- [Exercise goal]:
Quote exactly and only this range of lines in the data below: the line that holds "-m tsurara review" to the line that holds "- known: mark", both included.

- [Data records]:
□ □ □ □ □
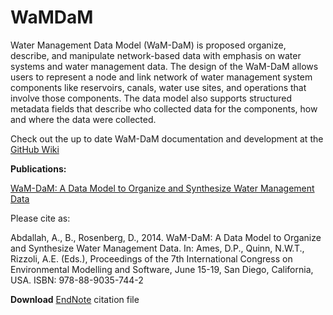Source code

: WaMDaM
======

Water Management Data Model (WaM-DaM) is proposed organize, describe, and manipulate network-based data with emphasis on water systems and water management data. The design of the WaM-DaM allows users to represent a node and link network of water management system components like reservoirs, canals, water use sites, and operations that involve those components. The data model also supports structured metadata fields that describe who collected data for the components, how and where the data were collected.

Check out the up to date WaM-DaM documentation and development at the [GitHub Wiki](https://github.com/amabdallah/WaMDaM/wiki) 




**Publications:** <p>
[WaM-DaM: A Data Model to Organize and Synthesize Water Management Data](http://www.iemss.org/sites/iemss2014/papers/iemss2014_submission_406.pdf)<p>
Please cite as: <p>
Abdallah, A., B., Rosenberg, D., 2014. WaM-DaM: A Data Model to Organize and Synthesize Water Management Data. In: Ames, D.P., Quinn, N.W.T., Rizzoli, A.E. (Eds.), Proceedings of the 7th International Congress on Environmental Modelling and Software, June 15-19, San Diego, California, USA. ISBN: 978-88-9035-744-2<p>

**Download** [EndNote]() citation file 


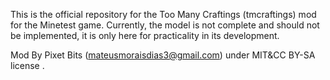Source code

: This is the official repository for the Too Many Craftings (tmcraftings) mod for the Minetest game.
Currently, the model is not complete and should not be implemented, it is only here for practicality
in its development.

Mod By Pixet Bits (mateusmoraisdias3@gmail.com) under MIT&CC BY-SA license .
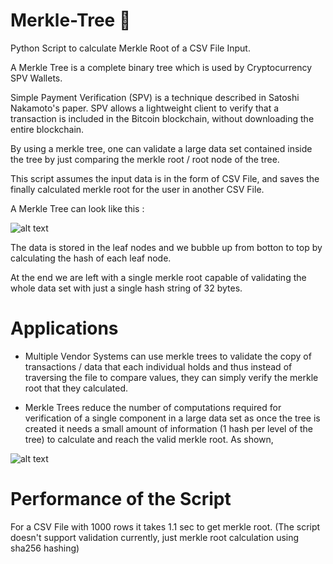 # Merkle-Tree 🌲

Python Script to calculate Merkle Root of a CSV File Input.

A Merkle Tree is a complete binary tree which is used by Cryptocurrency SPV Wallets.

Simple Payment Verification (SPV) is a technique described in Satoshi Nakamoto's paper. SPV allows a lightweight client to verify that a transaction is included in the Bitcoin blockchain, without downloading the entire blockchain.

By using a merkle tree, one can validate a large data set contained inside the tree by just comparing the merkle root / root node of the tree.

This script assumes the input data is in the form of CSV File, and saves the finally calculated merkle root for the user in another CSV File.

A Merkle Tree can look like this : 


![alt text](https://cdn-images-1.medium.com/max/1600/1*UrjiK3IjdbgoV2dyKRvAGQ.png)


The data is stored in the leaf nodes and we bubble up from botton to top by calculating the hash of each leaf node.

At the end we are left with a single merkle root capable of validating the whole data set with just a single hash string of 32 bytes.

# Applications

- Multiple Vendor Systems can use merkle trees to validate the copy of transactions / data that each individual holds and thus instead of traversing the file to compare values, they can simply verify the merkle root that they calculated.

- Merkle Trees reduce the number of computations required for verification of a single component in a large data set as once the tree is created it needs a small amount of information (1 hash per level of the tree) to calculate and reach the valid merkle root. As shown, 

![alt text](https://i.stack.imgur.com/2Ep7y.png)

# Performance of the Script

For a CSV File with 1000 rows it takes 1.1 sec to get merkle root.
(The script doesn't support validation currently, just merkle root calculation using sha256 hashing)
□ □ □ □ □
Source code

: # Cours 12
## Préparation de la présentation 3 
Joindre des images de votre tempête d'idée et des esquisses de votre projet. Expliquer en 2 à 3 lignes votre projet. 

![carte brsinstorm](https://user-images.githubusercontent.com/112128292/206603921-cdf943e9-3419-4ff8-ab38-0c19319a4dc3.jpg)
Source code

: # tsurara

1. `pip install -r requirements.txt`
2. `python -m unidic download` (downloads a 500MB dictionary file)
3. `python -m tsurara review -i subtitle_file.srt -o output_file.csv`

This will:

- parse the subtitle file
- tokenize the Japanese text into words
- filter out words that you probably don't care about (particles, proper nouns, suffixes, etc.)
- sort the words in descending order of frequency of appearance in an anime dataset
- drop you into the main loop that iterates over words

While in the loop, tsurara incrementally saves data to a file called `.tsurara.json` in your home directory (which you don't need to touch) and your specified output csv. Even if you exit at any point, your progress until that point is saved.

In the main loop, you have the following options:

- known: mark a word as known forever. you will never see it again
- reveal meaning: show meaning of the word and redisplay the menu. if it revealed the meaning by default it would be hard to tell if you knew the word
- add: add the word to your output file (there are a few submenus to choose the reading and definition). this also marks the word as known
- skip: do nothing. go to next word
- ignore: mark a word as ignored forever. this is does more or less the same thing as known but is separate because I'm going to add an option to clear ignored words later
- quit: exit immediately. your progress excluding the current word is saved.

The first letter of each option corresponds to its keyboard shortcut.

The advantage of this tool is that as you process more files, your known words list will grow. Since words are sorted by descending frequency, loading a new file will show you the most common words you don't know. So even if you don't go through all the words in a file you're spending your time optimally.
□ □ □ □ □
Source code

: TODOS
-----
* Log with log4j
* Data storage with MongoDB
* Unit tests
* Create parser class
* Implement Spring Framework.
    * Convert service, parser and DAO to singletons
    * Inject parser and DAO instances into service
□ □ □ □ □
- [Exercise response]:
3. `python -m tsurara review -i subtitle_file.srt -o output_file.csv`

This will:

- parse the subtitle file
- tokenize the Japanese text into words
- filter out words that you probably don't care about (particles, proper nouns, suffixes, etc.)
- sort the words in descending order of frequency of appearance in an anime dataset
- drop you into the main loop that iterates over words

While in the loop, tsurara incrementally saves data to a file called `.tsurara.json` in your home directory (which you don't need to touch) and your specified output csv. Even if you exit at any point, your progress until that point is saved.

In the main loop, you have the following options:

- known: mark a word as known forever. you will never see it again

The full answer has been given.